- EXTRACT TO READ
**********

Signed-off-by: dbgbgtf <dudududuMaxVer@gmail.com>
---
 malloc/malloc.c | 7 ++-----
 1 file changed, 2 insertions(+), 5 deletions(-)
  

Patch

diff --git a/malloc/malloc.c b/malloc/malloc.c
index a0bc733482..74f9668d3b 100644
--- a/malloc/malloc.c
+++ b/malloc/malloc.c
@@ -3186,6 +3186,8 @@  tcache_get_n (size_t tc_idx, tcache_entry **ep)
 
   if (__glibc_unlikely (!aligned_OK (e)))
     malloc_printerr ("malloc(): unaligned tcache chunk detected");
+  if (__glibc_unlikely (tc_idx != csize2tidx(chunksize_nomask (mem2chunk(e)))))
+    malloc_printerr ("malloc(): tcache mem size vs request size");
 
   if (ep == &(tcache->entries[tc_idx]))
       *ep = REVEAL_PTR (e->next);
@@ -4009,11 +4011,6 @@  _int_malloc (mstate av, size_t bytes)

**********

(Extracted data entries)
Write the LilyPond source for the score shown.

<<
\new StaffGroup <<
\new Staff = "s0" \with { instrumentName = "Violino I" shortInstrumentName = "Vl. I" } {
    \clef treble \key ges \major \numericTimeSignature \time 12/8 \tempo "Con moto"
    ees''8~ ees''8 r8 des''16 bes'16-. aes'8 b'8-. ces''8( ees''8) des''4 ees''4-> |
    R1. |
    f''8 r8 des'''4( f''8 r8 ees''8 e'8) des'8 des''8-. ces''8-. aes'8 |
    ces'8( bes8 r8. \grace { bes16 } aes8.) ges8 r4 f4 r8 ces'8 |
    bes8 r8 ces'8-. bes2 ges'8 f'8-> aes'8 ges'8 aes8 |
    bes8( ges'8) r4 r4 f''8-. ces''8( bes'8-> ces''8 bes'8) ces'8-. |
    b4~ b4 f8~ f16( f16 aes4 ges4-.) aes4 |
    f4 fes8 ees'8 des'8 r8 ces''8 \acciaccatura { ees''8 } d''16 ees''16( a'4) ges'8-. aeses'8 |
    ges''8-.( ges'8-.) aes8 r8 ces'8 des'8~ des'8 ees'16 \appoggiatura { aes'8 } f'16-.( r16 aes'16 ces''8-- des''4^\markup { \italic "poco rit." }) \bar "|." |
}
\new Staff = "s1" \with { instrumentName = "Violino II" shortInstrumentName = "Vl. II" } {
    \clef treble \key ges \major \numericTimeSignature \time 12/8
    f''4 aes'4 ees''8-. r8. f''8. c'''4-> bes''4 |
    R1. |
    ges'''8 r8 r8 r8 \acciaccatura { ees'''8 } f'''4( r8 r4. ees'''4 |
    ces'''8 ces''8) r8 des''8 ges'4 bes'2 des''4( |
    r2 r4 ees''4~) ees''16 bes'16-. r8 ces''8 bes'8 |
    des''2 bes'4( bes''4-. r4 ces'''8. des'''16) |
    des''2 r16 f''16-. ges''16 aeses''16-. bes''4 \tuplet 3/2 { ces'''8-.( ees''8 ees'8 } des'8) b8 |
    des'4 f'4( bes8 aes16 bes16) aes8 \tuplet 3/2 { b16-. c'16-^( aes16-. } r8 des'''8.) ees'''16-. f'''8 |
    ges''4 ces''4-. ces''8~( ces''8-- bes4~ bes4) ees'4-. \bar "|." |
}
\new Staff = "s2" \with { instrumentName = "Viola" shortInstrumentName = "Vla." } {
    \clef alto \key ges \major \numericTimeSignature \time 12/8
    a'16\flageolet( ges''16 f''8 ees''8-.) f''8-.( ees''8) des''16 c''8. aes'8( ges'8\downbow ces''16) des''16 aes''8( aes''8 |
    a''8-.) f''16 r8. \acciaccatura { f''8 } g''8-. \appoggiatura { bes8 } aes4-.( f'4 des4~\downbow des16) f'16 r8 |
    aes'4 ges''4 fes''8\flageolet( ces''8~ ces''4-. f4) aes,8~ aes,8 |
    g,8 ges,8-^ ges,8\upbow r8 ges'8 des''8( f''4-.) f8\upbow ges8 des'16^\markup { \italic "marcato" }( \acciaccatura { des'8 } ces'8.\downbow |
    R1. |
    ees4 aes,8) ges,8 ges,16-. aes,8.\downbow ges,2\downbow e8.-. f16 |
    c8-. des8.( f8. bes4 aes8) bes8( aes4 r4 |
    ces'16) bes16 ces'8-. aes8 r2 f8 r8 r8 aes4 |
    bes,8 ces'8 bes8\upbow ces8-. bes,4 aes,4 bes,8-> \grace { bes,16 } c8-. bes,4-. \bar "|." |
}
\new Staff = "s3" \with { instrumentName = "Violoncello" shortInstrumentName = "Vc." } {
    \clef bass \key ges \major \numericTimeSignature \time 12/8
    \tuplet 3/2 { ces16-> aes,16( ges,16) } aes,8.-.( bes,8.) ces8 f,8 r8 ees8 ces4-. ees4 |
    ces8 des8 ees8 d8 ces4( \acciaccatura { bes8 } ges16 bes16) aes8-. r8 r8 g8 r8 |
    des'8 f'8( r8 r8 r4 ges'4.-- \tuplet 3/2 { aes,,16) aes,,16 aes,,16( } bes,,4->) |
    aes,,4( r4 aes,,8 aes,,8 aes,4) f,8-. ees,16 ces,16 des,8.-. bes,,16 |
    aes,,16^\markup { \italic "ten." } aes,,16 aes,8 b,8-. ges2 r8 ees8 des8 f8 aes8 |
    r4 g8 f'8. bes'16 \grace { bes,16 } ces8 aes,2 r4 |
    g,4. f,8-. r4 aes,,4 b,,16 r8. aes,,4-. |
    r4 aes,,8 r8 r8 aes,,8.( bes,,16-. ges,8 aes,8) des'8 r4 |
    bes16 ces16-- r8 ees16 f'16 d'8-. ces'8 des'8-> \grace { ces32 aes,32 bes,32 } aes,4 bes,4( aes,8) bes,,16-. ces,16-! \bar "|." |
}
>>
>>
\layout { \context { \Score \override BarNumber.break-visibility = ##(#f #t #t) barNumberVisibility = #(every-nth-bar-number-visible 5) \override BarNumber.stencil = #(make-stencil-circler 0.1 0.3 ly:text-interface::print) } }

**********

- WHAT YOU WILL DO
1. Give only the number of lines in the records that contain the string "upbow", matching case exactly.
2. Continue the malloc.c patch from the point where the text stops.

- RESULTS BY TASK
1. 2

2.
 		  while (tcache->counts[tc_idx] < mp_.tcache_count
 			 && (tc_victim = *fb) != NULL)
 		    {
-		      if (__glibc_unlikely (misaligned_chunk (tc_victim)))
-			malloc_printerr ("malloc(): unaligned fastbin chunk detected 3");
-		      size_t victim_tc_idx = csize2tidx (chunksize (tc_victim));
-		      if (__glibc_unlikely (tc_idx != victim_tc_idx))
-			malloc_printerr ("malloc(): chunk size mismatch in fastbin");
 		      if (SINGLE_THREAD_P)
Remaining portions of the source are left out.